WHAT IS NEEDED:
Return each line from the rows below that contains the word "shall".

Stored entries
....................

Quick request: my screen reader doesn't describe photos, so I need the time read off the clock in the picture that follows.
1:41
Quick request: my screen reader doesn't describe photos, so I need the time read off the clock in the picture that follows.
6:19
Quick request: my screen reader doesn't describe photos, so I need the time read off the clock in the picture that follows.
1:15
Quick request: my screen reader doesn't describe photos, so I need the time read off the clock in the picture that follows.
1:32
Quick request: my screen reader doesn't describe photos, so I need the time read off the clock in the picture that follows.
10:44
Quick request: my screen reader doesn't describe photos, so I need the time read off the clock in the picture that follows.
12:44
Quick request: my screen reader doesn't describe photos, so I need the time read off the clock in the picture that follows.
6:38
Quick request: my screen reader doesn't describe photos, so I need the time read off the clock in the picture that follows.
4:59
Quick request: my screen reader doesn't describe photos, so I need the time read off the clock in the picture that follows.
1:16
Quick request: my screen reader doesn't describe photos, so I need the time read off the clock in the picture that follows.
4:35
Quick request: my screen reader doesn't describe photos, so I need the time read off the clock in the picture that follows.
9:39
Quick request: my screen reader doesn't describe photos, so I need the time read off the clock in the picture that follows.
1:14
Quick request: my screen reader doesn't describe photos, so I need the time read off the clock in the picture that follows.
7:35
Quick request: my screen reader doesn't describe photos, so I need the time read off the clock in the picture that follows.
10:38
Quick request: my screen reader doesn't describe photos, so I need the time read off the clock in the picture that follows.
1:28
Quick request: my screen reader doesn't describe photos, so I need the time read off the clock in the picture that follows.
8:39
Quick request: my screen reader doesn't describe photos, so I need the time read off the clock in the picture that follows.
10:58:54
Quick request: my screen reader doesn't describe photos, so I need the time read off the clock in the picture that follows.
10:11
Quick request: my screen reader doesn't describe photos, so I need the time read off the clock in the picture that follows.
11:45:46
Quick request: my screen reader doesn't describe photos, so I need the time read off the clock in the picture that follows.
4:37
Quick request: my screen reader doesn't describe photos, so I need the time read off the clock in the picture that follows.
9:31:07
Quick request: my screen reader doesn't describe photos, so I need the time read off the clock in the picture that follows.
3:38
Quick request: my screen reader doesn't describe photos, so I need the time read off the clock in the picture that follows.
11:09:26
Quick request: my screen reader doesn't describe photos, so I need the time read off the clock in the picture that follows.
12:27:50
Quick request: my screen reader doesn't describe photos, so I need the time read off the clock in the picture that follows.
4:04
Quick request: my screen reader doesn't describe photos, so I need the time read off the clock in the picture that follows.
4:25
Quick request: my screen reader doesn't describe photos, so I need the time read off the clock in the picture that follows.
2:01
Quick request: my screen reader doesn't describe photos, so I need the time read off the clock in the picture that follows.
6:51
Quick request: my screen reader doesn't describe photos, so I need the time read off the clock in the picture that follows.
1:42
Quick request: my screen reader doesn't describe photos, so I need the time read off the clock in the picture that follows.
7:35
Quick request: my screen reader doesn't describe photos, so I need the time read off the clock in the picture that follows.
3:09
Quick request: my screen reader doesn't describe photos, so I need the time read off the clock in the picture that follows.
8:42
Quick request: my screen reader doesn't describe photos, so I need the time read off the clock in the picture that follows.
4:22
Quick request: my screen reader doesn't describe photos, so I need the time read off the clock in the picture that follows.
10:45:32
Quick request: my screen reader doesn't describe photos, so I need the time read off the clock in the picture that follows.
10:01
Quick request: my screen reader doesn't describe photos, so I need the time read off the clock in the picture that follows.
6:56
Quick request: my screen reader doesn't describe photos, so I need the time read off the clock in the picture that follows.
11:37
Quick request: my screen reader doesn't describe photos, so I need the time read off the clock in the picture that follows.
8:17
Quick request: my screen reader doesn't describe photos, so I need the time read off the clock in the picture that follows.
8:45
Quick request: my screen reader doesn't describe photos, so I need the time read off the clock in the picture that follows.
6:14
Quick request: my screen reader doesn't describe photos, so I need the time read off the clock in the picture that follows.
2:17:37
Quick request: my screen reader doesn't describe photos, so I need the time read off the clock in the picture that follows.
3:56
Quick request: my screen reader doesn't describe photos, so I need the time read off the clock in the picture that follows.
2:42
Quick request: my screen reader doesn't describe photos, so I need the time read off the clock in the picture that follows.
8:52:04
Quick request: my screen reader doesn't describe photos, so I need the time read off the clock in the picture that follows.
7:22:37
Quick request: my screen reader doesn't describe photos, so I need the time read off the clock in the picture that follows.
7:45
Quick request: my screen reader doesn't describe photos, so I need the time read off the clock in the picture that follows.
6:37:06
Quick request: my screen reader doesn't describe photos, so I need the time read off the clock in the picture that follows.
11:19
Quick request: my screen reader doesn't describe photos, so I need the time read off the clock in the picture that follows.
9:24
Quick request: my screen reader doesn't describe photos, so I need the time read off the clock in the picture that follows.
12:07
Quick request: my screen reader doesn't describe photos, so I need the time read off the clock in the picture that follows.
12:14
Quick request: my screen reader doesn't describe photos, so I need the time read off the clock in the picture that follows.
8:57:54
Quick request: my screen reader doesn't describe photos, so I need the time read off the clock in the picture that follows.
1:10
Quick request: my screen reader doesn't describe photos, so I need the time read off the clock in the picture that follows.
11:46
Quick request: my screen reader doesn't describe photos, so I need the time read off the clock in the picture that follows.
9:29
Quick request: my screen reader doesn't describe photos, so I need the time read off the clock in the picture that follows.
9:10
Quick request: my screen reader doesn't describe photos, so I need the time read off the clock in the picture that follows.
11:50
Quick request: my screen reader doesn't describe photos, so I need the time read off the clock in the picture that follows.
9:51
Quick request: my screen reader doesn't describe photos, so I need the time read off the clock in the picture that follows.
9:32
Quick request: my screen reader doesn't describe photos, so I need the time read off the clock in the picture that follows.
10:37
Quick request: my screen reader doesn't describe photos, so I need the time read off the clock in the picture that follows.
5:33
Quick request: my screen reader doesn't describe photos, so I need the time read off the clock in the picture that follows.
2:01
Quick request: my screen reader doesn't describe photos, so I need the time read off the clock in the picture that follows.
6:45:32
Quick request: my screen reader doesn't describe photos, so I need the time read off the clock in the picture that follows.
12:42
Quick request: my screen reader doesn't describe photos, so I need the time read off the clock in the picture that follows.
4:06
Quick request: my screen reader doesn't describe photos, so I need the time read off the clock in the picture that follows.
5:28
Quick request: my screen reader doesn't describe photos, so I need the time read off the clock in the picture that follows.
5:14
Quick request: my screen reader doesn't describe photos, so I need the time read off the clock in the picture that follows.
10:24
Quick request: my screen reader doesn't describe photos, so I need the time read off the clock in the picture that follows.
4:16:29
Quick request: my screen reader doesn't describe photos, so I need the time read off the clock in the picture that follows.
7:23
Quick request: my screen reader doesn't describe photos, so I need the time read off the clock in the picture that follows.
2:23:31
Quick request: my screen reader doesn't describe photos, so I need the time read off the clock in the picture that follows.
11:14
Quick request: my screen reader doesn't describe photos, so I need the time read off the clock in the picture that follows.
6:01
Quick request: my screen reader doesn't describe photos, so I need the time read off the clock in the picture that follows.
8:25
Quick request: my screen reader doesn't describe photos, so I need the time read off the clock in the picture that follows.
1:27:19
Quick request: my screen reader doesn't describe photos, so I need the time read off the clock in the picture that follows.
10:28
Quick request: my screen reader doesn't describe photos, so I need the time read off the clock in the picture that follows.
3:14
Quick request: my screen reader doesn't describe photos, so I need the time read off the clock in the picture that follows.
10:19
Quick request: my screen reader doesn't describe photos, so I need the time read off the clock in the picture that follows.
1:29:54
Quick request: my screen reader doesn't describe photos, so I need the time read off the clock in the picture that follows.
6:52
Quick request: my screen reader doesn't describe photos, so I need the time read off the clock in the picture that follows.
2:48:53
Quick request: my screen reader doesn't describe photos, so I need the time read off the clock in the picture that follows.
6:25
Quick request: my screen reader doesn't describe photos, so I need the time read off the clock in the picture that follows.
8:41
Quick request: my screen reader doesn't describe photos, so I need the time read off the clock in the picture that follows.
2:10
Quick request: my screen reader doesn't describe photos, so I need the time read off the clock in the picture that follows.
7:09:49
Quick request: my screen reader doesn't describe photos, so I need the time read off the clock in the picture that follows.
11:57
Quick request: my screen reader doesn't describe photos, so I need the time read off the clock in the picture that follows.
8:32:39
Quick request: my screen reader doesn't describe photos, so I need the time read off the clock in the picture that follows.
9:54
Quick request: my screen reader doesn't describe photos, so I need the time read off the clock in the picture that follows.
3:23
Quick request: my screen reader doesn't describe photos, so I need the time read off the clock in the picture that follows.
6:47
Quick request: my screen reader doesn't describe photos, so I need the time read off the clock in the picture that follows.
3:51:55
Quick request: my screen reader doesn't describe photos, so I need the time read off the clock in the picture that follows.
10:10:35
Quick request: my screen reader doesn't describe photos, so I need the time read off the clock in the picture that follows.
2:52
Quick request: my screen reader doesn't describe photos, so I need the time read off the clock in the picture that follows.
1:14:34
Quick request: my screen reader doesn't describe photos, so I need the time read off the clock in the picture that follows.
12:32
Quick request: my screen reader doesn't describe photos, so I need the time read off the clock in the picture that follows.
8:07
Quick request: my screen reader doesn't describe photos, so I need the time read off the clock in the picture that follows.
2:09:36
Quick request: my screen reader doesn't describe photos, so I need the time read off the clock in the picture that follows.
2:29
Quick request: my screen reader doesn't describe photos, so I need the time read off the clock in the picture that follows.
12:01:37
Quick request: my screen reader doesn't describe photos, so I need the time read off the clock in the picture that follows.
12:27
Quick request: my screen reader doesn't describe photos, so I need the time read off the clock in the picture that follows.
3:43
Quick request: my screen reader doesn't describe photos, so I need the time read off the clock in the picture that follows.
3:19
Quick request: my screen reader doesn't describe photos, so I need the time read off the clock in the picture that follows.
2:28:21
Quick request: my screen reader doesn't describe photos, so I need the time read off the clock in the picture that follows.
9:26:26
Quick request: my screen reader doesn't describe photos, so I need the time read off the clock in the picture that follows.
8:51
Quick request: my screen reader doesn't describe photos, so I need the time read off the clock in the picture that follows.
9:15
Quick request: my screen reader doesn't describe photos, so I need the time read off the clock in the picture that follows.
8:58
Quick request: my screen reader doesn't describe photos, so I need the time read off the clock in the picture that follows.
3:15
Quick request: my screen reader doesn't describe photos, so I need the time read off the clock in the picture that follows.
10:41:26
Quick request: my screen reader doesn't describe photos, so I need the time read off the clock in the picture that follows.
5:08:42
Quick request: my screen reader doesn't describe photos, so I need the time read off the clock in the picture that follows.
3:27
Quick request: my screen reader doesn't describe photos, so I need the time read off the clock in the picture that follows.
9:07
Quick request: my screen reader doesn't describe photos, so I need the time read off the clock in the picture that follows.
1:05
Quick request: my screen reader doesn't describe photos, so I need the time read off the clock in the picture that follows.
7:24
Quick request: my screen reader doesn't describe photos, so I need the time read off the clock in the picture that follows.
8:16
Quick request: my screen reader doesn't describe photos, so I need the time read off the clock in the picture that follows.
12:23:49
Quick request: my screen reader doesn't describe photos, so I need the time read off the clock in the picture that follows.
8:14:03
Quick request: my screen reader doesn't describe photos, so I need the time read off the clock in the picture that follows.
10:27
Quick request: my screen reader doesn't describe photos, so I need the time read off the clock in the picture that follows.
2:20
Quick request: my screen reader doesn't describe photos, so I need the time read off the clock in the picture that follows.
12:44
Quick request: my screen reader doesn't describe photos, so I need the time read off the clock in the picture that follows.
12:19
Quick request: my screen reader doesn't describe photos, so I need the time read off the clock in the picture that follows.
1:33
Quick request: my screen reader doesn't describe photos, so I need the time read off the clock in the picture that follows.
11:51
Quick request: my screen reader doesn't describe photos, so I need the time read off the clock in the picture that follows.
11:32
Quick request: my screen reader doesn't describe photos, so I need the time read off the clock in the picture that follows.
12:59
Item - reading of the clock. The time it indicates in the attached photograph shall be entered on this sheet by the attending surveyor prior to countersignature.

....................

SOLUTION FOR THIS EXERCISE:
Item - reading of the clock. The time it indicates in the attached photograph shall be entered on this sheet by the attending surveyor prior to countersignature.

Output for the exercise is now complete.